--- Data excerpts ---
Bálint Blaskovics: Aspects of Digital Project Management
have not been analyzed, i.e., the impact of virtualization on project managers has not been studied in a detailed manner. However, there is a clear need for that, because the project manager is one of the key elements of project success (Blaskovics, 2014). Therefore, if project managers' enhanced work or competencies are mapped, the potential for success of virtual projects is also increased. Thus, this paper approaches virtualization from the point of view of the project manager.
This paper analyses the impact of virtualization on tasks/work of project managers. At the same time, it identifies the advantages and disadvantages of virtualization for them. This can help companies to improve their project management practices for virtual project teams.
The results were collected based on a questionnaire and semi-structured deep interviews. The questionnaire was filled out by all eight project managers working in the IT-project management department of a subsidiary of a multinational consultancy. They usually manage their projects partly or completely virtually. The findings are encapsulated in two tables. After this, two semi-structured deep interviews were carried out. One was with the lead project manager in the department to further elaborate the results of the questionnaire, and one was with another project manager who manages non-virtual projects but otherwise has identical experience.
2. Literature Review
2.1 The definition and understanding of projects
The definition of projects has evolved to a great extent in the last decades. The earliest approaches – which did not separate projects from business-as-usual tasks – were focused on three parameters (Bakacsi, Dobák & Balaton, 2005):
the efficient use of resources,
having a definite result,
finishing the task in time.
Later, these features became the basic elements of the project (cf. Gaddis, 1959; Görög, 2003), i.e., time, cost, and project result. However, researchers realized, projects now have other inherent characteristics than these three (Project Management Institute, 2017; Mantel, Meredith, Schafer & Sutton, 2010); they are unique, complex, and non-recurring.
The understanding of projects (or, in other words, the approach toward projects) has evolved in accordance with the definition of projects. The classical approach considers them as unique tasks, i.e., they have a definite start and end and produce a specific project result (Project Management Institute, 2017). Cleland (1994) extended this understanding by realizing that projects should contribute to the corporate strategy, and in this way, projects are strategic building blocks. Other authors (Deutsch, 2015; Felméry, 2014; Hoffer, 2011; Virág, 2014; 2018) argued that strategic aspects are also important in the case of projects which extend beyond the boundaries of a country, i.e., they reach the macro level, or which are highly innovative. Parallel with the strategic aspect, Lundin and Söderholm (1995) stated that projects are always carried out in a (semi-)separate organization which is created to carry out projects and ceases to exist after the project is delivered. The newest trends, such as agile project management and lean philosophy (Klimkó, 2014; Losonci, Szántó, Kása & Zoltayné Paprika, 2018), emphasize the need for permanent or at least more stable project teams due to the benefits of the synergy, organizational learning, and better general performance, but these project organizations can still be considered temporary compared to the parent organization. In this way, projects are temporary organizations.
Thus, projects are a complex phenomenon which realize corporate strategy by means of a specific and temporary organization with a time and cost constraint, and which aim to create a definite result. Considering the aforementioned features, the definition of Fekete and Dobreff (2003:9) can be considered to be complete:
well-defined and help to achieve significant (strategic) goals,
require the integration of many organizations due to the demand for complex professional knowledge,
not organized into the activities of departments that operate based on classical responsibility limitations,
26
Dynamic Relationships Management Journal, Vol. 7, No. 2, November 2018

...

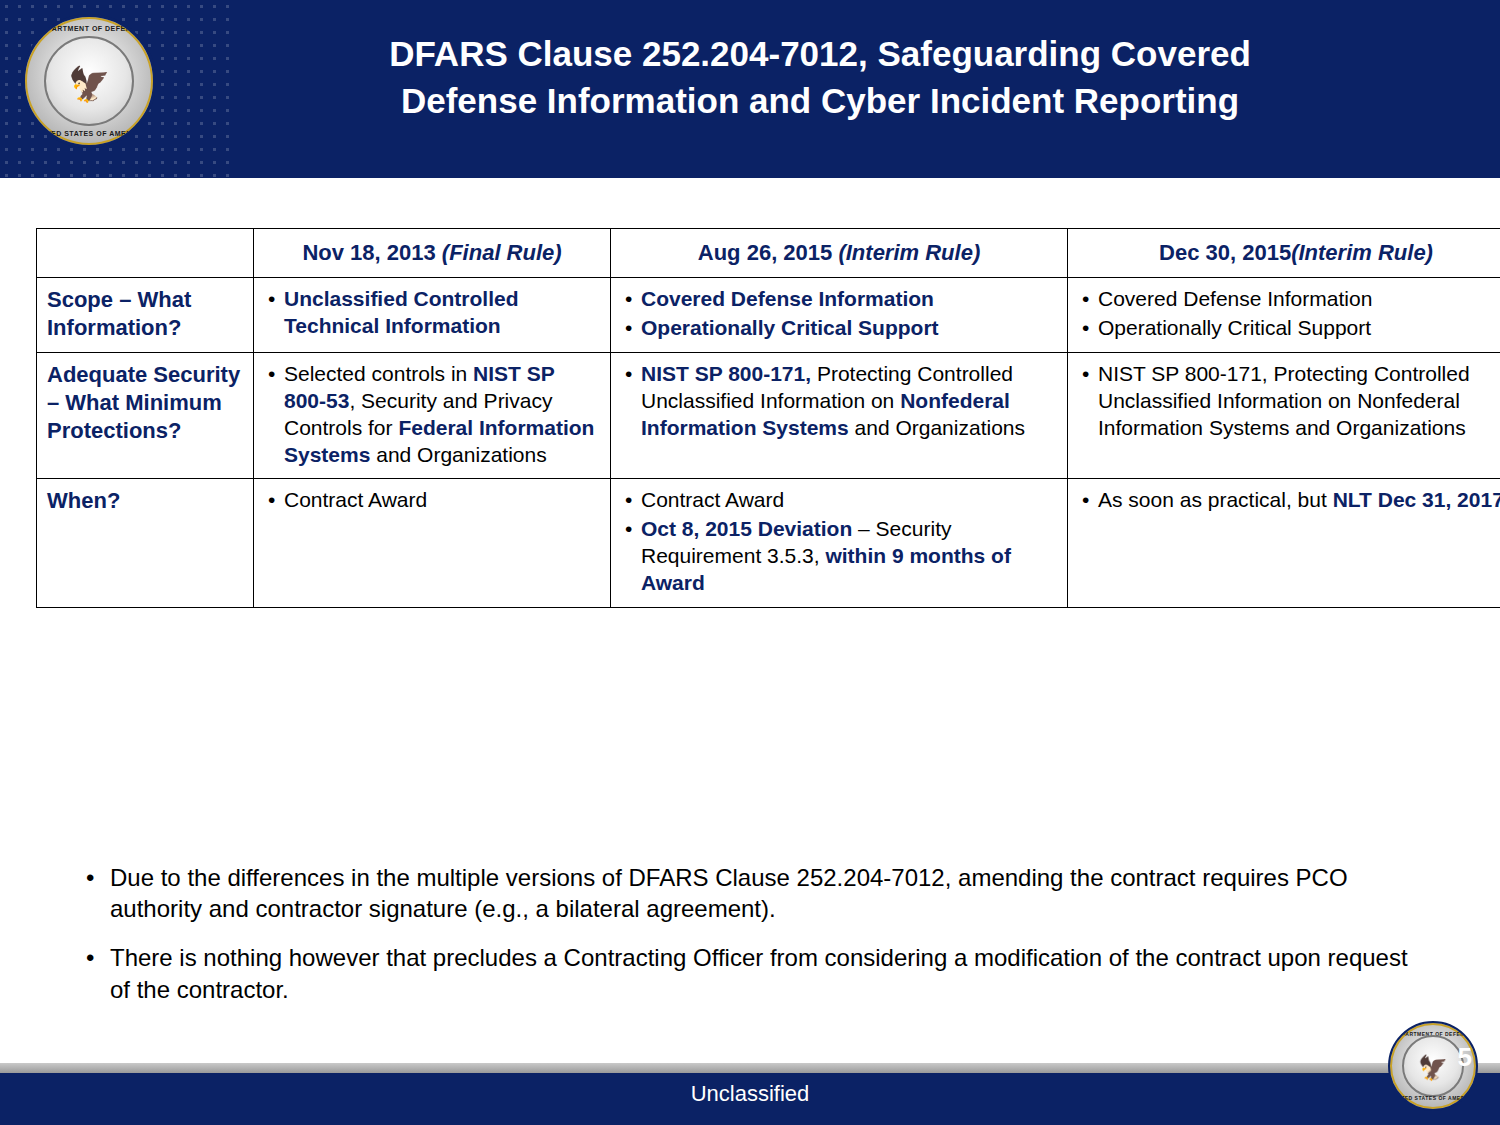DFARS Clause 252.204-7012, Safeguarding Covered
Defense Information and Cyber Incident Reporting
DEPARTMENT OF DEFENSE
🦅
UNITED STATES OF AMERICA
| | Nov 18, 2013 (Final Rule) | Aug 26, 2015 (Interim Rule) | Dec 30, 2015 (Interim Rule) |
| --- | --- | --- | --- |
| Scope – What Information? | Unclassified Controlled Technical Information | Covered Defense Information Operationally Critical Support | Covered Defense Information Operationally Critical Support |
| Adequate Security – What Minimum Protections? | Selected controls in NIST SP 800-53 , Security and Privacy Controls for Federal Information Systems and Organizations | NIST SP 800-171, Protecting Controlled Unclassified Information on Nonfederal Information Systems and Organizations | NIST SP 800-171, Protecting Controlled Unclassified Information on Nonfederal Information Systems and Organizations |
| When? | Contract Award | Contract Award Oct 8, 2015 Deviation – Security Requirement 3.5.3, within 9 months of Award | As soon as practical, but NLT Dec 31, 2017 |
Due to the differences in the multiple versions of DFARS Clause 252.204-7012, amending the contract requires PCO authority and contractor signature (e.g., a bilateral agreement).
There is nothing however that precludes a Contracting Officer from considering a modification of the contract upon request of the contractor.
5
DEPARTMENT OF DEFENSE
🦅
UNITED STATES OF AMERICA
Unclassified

--- Exercise aim ---
Lines of the material that contain the word "help" are to be gathered.

--- Exercise solution ---
This paper analyses the impact of virtualization on tasks/work of project managers. At the same time, it identifies the advantages and disadvantages of virtualization for them. This can help companies to improve their project management practices for virtual project teams.
well-defined and help to achieve significant (strategic) goals,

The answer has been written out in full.